Waymo has launched its new AI research model, EMMA, aimed at advancing autonomous driving technology. The model, still in the research stages, integrates multimodal learning for improved decision-making and real-time driving performance. Waymo plans to refine EMMA’s capabilities, which could reshape future self-driving systems.
Waymo's EMMA Model: Pioneering Multimodal AI for the Future of Autonomous Driving
According to Teslarati, Waymo, the autonomous ride-hailing division of Alphabet, Google's parent company, has introduced a new AI research methodology for its self-driving operations.
Waymo has provided information about its future goals for the AI research model in two news releases on its approach to AI and its new end-to-end multimodal model for autonomous driving, called EMMA. The EMMA model, which resembles Tesla's Full Self-Driving (FSD) and other end-to-end model approaches, is still used in research stages, according to the business, rather than in actual vehicles.
“EMMA is research that demonstrates the power and relevance of multimodal models for autonomous driving,” said Drago Anguelov, VP and Head of Research at Waymo. “We are excited to continue exploring how multimodal methods and components can contribute towards building an even more generalizable and adaptable driving stack.”
According to Waymo, the end-to-end strategy is anticipated to eventually enable autonomous vehicles to function directly from sensor data and real-time driving scenarios, whereas the EMMA model leverages real-world information based on its Gemini language model. By referring to its architecture as the Waymo Foundation Model, the business has also emphasized using Large Language Models (LLMs) and Vision-Language Models (VLMs).

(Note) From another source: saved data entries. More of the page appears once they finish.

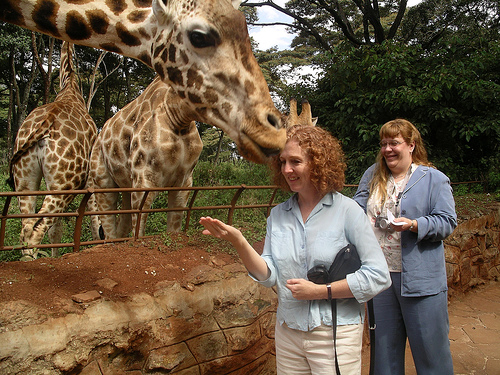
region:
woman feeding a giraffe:
[197, 107, 479, 329]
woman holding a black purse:
[299, 227, 369, 313]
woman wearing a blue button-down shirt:
[268, 206, 378, 315]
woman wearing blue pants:
[376, 268, 457, 373]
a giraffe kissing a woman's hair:
[159, 4, 310, 159]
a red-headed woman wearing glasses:
[373, 118, 418, 169]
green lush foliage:
[326, 35, 498, 110]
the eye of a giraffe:
[181, 23, 226, 61]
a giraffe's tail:
[6, 131, 45, 193]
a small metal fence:
[0, 185, 196, 240]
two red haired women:
[247, 102, 459, 302]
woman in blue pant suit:
[352, 113, 485, 373]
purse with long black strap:
[328, 239, 385, 374]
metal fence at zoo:
[0, 180, 260, 252]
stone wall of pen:
[56, 317, 259, 369]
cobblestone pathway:
[453, 301, 496, 360]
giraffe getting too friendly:
[151, 3, 297, 164]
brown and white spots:
[72, 1, 163, 51]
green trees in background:
[302, 11, 477, 110]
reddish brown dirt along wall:
[40, 239, 195, 291]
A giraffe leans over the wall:
[16, 2, 296, 190]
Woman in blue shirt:
[221, 127, 383, 359]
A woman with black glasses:
[351, 106, 473, 361]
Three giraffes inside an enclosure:
[8, 6, 258, 223]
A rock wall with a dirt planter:
[22, 189, 492, 364]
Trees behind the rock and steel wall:
[244, 7, 481, 179]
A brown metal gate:
[24, 170, 309, 254]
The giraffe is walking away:
[21, 27, 119, 232]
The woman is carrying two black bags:
[219, 124, 384, 359]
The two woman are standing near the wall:
[238, 109, 456, 357]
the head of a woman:
[266, 122, 343, 198]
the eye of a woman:
[289, 153, 302, 167]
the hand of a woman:
[195, 207, 242, 256]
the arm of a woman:
[322, 203, 394, 300]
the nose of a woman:
[281, 159, 293, 174]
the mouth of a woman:
[285, 173, 301, 183]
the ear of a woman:
[407, 135, 417, 154]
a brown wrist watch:
[323, 275, 337, 304]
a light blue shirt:
[245, 190, 393, 334]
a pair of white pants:
[271, 316, 370, 373]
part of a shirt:
[310, 215, 334, 232]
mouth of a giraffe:
[252, 127, 273, 177]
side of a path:
[190, 320, 245, 350]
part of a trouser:
[299, 338, 334, 368]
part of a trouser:
[396, 300, 416, 337]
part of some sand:
[109, 269, 136, 291]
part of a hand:
[196, 195, 226, 241]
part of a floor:
[465, 307, 491, 352]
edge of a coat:
[398, 263, 413, 295]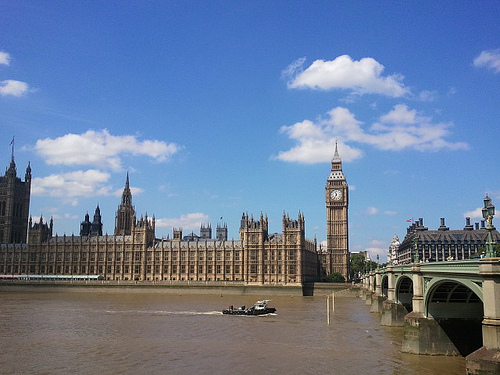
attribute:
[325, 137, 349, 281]
clocktower — huge, big, brown, tall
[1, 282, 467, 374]
water — brown, muddy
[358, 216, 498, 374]
bridge — green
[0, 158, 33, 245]
building — brown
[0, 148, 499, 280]
buildings — old, brown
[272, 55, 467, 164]
clouds — puffy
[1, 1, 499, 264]
sky — blue, clear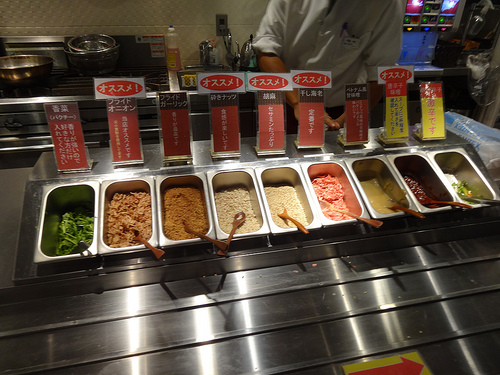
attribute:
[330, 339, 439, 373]
arrow — red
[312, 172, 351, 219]
food — pink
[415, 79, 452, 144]
sign — red , yellow 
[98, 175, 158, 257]
container — silver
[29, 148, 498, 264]
buffet — metal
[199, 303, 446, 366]
surface — reflective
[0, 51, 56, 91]
pan — reflective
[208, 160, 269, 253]
container — metal 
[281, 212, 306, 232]
stick — wooden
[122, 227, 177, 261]
stick — wooden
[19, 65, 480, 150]
signs — Chinese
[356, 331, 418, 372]
arrow — silver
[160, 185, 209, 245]
rice — brown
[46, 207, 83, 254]
vegetables — green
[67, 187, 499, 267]
spoons — wooden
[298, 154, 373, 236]
container — metal 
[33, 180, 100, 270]
container — silver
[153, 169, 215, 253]
container — silver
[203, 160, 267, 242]
container — silver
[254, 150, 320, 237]
container — silver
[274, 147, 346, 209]
container — metal 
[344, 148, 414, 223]
container — metal 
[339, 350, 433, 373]
sticker — yellow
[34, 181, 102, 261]
container — metal 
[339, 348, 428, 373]
arrow sign — yellow , red 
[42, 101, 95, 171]
sign — red 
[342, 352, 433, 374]
arrow — red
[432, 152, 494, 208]
container — silver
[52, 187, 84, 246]
food — green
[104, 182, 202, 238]
food — brown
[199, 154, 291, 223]
food — white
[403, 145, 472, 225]
food — red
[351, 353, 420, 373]
arrow — red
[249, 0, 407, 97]
shirt — light gray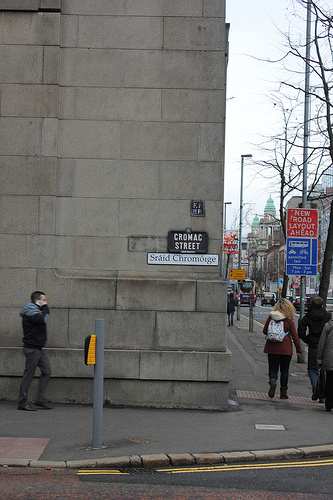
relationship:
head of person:
[29, 288, 48, 313] [14, 272, 66, 419]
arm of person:
[37, 299, 50, 318] [17, 283, 76, 427]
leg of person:
[15, 349, 41, 402] [18, 290, 57, 413]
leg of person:
[38, 359, 51, 395] [19, 287, 55, 410]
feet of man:
[18, 405, 37, 411] [17, 291, 53, 411]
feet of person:
[17, 400, 35, 411] [19, 287, 55, 410]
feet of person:
[31, 394, 55, 413] [19, 287, 55, 410]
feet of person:
[264, 377, 277, 400] [265, 296, 304, 399]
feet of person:
[278, 383, 289, 397] [265, 296, 304, 399]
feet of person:
[268, 378, 277, 397] [261, 296, 303, 398]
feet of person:
[280, 386, 289, 399] [261, 296, 303, 398]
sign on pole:
[228, 267, 247, 281] [235, 152, 252, 321]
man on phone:
[17, 291, 53, 411] [32, 298, 41, 308]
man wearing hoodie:
[17, 291, 53, 411] [19, 302, 50, 349]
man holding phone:
[17, 291, 53, 411] [33, 299, 42, 307]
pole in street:
[88, 324, 134, 404] [6, 436, 332, 494]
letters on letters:
[289, 209, 315, 239] [289, 209, 314, 237]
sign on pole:
[279, 239, 324, 277] [296, 2, 315, 368]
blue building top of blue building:
[260, 191, 276, 215] [248, 206, 260, 231]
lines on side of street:
[75, 457, 331, 473] [6, 436, 332, 494]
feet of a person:
[18, 405, 37, 411] [19, 288, 42, 397]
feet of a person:
[268, 378, 277, 397] [257, 300, 296, 377]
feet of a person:
[315, 390, 327, 399] [303, 295, 325, 340]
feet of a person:
[225, 317, 241, 329] [226, 292, 236, 312]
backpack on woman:
[267, 317, 290, 342] [263, 299, 302, 398]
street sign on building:
[164, 227, 207, 255] [5, 7, 247, 416]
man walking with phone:
[17, 291, 53, 411] [32, 295, 41, 309]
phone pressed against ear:
[32, 295, 41, 309] [33, 296, 37, 306]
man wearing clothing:
[16, 283, 69, 424] [18, 298, 61, 413]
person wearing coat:
[262, 297, 302, 399] [261, 308, 308, 362]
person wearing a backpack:
[262, 297, 302, 399] [265, 314, 287, 344]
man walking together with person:
[297, 295, 332, 400] [262, 297, 302, 399]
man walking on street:
[297, 295, 332, 400] [0, 299, 332, 497]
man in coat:
[297, 295, 332, 400] [297, 307, 330, 348]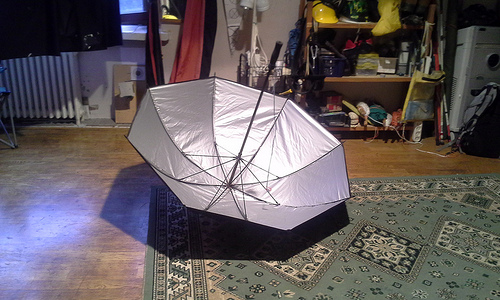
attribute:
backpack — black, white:
[448, 69, 496, 161]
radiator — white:
[4, 44, 84, 125]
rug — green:
[164, 185, 438, 297]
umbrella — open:
[125, 37, 354, 237]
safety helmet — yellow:
[307, 1, 337, 19]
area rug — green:
[141, 177, 481, 295]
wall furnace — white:
[5, 50, 91, 116]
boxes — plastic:
[355, 50, 377, 78]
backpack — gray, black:
[453, 85, 484, 164]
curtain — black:
[6, 4, 131, 55]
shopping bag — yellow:
[371, 5, 411, 39]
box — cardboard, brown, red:
[326, 95, 337, 111]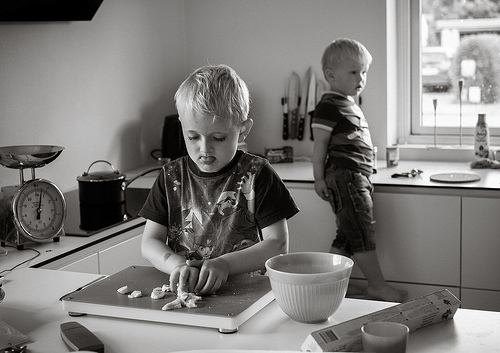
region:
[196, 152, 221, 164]
a boy sticking out his tongue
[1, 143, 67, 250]
a scale on a counter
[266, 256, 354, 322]
a bowl on the counter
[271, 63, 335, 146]
knives that are on a wall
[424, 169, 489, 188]
a plate on the counter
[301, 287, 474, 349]
a box of wax paper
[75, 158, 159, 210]
a pot on a stove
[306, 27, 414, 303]
a boy on a stool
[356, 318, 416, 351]
a white cup on counter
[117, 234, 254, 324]
a boy with some food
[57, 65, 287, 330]
child with hands curved on chopping board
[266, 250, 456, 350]
ceramic bowl next to long box and cup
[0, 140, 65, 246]
curved metal bowl over dial of weight scale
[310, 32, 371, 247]
child in dark clothes looking ahead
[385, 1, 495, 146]
window showing parked car next to hedges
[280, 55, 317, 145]
knives on wall with blades pointed up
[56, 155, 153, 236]
dark lidded pot on rectangular cooking surface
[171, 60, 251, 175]
boy looking down with tongue sticking out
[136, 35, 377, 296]
two boys in a kitchen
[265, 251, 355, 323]
light-colored ceramic bowl with ridged edges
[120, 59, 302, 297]
child standing in a kitchen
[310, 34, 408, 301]
child standing in a kitchen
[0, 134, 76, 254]
scale made out of silver metal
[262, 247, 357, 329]
large white bowl on the counter top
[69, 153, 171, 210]
black pot with a lid on it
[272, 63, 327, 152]
rack of knives hanging on a wall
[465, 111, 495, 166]
jar with a lid on it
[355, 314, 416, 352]
small cup on the counter top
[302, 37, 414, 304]
child wearing a pair of shorts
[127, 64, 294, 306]
child wearing a graphic tee shirt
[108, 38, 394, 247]
two boys in the room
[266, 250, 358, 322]
bowl on the counter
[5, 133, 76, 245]
scale on the counter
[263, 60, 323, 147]
knives on the wall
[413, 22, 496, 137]
window in the room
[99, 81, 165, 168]
shadow on the wall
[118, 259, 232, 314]
boy is picking up something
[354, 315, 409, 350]
cup on the counter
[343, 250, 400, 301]
boy is standing on a stool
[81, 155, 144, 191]
pot on the stove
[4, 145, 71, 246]
a scale on the counter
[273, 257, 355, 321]
a white bowl on the counter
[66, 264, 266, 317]
a cutting board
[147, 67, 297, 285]
a boy standing at the counter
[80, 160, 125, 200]
a pot on the stove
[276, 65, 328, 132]
knives hanging on the wall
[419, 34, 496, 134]
a window in the room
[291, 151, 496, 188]
the counter top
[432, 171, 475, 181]
a plate on the counter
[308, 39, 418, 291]
a young boy standing on a stool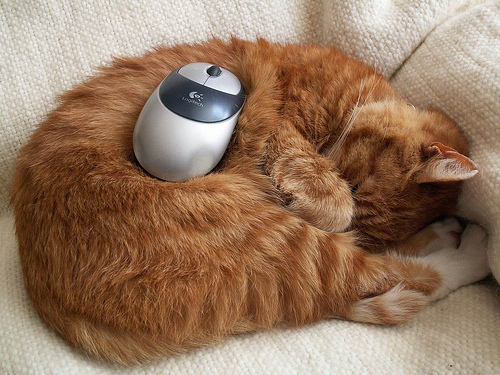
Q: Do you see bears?
A: No, there are no bears.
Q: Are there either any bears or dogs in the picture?
A: No, there are no bears or dogs.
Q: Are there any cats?
A: Yes, there is a cat.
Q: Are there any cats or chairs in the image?
A: Yes, there is a cat.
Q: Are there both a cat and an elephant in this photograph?
A: No, there is a cat but no elephants.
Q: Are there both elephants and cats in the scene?
A: No, there is a cat but no elephants.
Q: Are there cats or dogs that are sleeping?
A: Yes, the cat is sleeping.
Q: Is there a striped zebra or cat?
A: Yes, there is a striped cat.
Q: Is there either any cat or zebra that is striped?
A: Yes, the cat is striped.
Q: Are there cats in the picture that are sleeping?
A: Yes, there is a cat that is sleeping.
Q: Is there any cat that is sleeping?
A: Yes, there is a cat that is sleeping.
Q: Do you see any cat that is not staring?
A: Yes, there is a cat that is sleeping .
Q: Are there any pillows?
A: No, there are no pillows.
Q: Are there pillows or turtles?
A: No, there are no pillows or turtles.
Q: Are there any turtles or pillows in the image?
A: No, there are no pillows or turtles.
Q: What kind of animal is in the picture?
A: The animal is a cat.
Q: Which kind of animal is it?
A: The animal is a cat.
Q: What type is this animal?
A: This is a cat.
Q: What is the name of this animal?
A: This is a cat.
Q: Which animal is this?
A: This is a cat.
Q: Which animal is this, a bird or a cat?
A: This is a cat.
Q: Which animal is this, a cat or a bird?
A: This is a cat.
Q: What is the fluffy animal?
A: The animal is a cat.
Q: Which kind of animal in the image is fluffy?
A: The animal is a cat.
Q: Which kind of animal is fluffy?
A: The animal is a cat.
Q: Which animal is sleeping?
A: The animal is a cat.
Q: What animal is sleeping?
A: The animal is a cat.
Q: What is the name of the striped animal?
A: The animal is a cat.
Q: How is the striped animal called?
A: The animal is a cat.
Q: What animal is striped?
A: The animal is a cat.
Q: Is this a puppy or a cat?
A: This is a cat.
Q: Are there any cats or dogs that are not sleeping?
A: No, there is a cat but it is sleeping.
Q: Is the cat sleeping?
A: Yes, the cat is sleeping.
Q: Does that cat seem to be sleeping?
A: Yes, the cat is sleeping.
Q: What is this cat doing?
A: The cat is sleeping.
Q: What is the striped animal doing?
A: The cat is sleeping.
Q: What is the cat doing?
A: The cat is sleeping.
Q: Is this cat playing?
A: No, the cat is sleeping.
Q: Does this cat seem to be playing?
A: No, the cat is sleeping.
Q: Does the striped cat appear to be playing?
A: No, the cat is sleeping.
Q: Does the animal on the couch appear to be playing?
A: No, the cat is sleeping.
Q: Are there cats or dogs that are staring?
A: No, there is a cat but it is sleeping.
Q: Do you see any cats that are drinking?
A: No, there is a cat but it is sleeping.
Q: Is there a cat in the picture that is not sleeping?
A: No, there is a cat but it is sleeping.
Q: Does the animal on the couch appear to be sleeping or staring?
A: The cat is sleeping.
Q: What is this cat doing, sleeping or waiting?
A: The cat is sleeping.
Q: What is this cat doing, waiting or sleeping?
A: The cat is sleeping.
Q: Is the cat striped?
A: Yes, the cat is striped.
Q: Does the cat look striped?
A: Yes, the cat is striped.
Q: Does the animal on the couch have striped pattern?
A: Yes, the cat is striped.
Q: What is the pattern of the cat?
A: The cat is striped.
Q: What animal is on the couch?
A: The cat is on the couch.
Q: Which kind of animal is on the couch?
A: The animal is a cat.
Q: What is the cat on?
A: The cat is on the couch.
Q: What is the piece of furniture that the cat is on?
A: The piece of furniture is a couch.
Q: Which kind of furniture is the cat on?
A: The cat is on the couch.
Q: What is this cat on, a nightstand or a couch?
A: The cat is on a couch.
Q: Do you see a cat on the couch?
A: Yes, there is a cat on the couch.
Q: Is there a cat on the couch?
A: Yes, there is a cat on the couch.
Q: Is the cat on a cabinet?
A: No, the cat is on the couch.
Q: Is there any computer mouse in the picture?
A: Yes, there is a computer mouse.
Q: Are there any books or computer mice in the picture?
A: Yes, there is a computer mouse.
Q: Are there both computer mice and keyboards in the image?
A: No, there is a computer mouse but no keyboards.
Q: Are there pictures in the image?
A: No, there are no pictures.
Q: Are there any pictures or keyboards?
A: No, there are no pictures or keyboards.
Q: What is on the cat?
A: The mouse is on the cat.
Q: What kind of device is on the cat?
A: The device is a computer mouse.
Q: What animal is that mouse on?
A: The mouse is on the cat.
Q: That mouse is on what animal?
A: The mouse is on the cat.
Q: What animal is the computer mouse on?
A: The mouse is on the cat.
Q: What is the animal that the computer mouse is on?
A: The animal is a cat.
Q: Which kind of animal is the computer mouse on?
A: The computer mouse is on the cat.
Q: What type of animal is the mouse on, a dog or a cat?
A: The mouse is on a cat.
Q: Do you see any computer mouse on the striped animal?
A: Yes, there is a computer mouse on the cat.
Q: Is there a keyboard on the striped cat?
A: No, there is a computer mouse on the cat.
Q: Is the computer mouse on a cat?
A: Yes, the computer mouse is on a cat.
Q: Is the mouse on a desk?
A: No, the mouse is on a cat.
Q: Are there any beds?
A: No, there are no beds.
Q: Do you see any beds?
A: No, there are no beds.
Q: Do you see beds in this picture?
A: No, there are no beds.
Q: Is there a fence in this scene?
A: No, there are no fences.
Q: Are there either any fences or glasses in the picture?
A: No, there are no fences or glasses.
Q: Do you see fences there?
A: No, there are no fences.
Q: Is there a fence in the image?
A: No, there are no fences.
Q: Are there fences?
A: No, there are no fences.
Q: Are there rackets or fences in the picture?
A: No, there are no fences or rackets.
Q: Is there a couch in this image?
A: Yes, there is a couch.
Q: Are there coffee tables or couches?
A: Yes, there is a couch.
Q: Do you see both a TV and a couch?
A: No, there is a couch but no televisions.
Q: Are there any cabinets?
A: No, there are no cabinets.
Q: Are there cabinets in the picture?
A: No, there are no cabinets.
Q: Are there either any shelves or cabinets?
A: No, there are no cabinets or shelves.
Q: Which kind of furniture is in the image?
A: The furniture is a couch.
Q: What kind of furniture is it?
A: The piece of furniture is a couch.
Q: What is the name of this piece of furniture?
A: That is a couch.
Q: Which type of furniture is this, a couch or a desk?
A: That is a couch.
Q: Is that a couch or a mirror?
A: That is a couch.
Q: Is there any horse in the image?
A: No, there are no horses.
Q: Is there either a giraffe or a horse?
A: No, there are no horses or giraffes.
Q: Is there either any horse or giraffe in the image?
A: No, there are no horses or giraffes.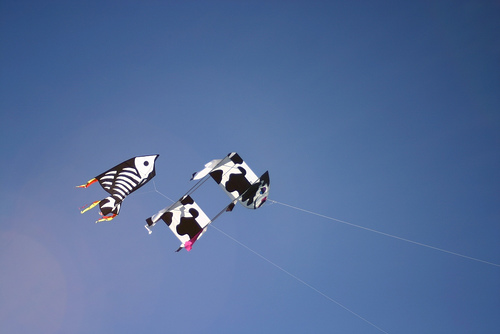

Waymo's EMMA Model Advances Autonomous Driving with End-to-End Learning and Chain-of-Thought Reasoning
Waymo outlines the following as essential components of the research effort in the press release announcing EMMA:
- End-to-End Learning: EMMA creates various driving outputs, such as planner trajectories, perception objects, and road graph parts, by processing textual data and raw camera inputs.
- Unified Language Space: EMMA optimizes Gemini's world knowledge by encoding non-sensor inputs and outputs as natural language text.
- Chain-of-Thought Reasoning: EMMA employs chain-of-thought reasoning to improve its decision-making process, resulting in a 6.7% improvement in end-to-end planning performance and providing comprehensible justification for its guiding decisions.
“The problem we’re trying to solve is how to build autonomous agents that navigate in the real world,” says Srikanth Thirumalai, Waymo VP of Engineering. “This goes far beyond what many AI companies out there are trying to do.”
However, some have questioned the large-scale end-to-end approach, arguing that generative AI models without substantial safeguards may be too dangerous.
“It’s bandwagoning around something that sounds impressive but is not a solution,” said Sterling Anderson, Aurora Innovation’s Chief Product Officer, in a statement to Automotive News.
End-to-end methods are "a huge risk," according to Mobileye CTO Shai Shalev-Shwartz, mainly when confirming the decision-making process for vehicles using the model. It's also important to note that Waymo is merely investigating the strategy now and has no immediate intentions to commercialize it.
The announcement follows Waymo's recent $5.6 billion investment round closing, effectively increasing the company's worth to above $45 billion. At a new facility in Georgia, the company is also developing its next generation of self-driving cars, which will be based on the Hyundai Ioniq 5.